Following the surgery for gallstones may incidentally diagnose the condition. There are repeated attacks of pain and later it continues as jaundice to unexpected weight loss. In the right hypochondrium of a gallbladder, a mass of stones can be formed. LFTs show cholestasis and gallbladder calcification may be found on x-ray.

Diagnosis of tumor is done by the ultrasonography and CT scan determines its stages. The treatment to it is surgical removal of it, to prevent the tumor to grow beyond the walls of gallbladder to liver, lymph nodes and other tissues. The expected life of such patients is short; they typically live for one year after its onset.

Patients with SOD who are predominantly female present with symptoms and signs indicative of either biliary or pancreatic diseases. Biliary type SOD experience recurrent episodic biliary-type pain with patients.

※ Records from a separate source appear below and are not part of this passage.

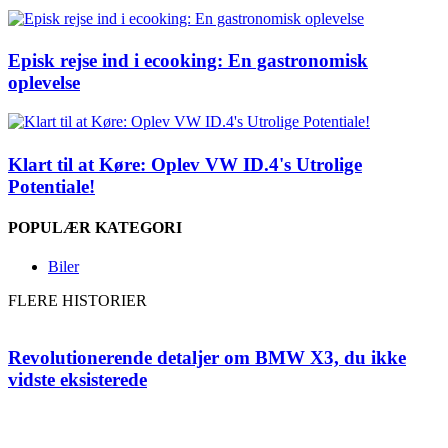
Episk rejse ind i ecooking: En gastronomisk
oplevelse
Klart til at Køre: Oplev VW ID.4's Utrolige
Potentiale!
POPULÆR KATEGORI
Biler
FLERE HISTORIER
Revolutionerende detaljer om BMW X3, du ikke
vidste eksisterede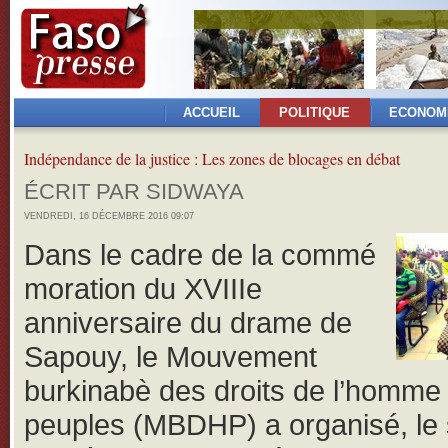
ACCUEIL
POLITIQUE
ECONOM
Indépendance de la justice : Les zones de blocages en débat
ÉCRIT PAR SIDWAYA
VENDREDI, 16 DÉCEMBRE 2016 09:07
Dans le cadre de la commé
moration du XVIIIe
anniversaire du drame de
Sapouy, le Mouvement
burkinabè des droits de l’homme
peuples (MBDHP) a organisé, le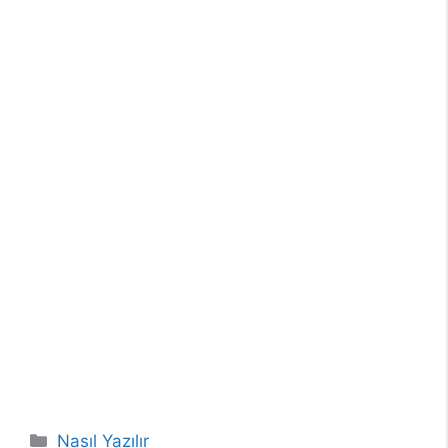
Kategoriler
Nasıl Yazılır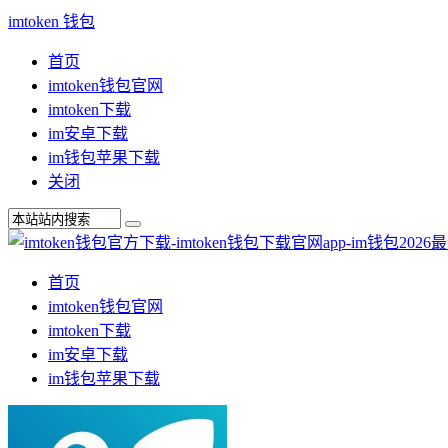
imtoken 钱包
首页
imtoken钱包官网
imtoken下载
im安卓下载
im钱包苹果下载
关闭
首页
imtoken钱包官网
imtoken下载
im安卓下载
im钱包苹果下载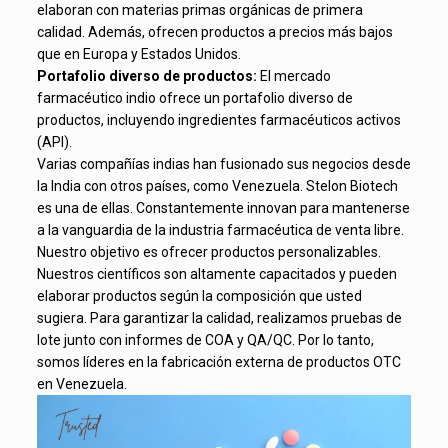
elaboran con materias primas orgánicas de primera
calidad. Además, ofrecen productos a precios más bajos
que en Europa y Estados Unidos.
Portafolio diverso de productos:
El mercado
farmacéutico indio ofrece un portafolio diverso de
productos, incluyendo ingredientes farmacéuticos activos
(API).
Varias compañías indias han fusionado sus negocios desde
la India con otros países, como Venezuela. Stelon Biotech
es una de ellas. Constantemente innovan para mantenerse
a la vanguardia de la industria farmacéutica de venta libre.
Nuestro objetivo es ofrecer productos personalizables.
Nuestros científicos son altamente capacitados y pueden
elaborar productos según la composición que usted
sugiera. Para garantizar la calidad, realizamos pruebas de
lote junto con informes de COA y QA/QC. Por lo tanto,
somos líderes en la fabricación externa de productos OTC
en Venezuela.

They have often had cholecytectomy but the gallbladder may be intact. Patients with pancreatic SOD usually present with unexplained recurrent attacks of pancreatitis. The diagnosis excludes gallstones.

It’s demonstrating includes a dilated or slowly draining bile duct. The gold standard for diagnosis and is associated with a high rate of procedure-relation pancreatitis. All biliary SOD patients with type I disease and the majority of those with type II are treated with endososcopic sphincterotomy.

The results are good but patients should be warned that there is a high risk of complications, particularly acute pancreatitis.

Type III patients with typical pain but normal cholangiography and laboratory tests should be offered medical therapy with nifedipine and low dose tricyclic antidepressant drugs, such as amititriptyline for gallbladder disease treatment.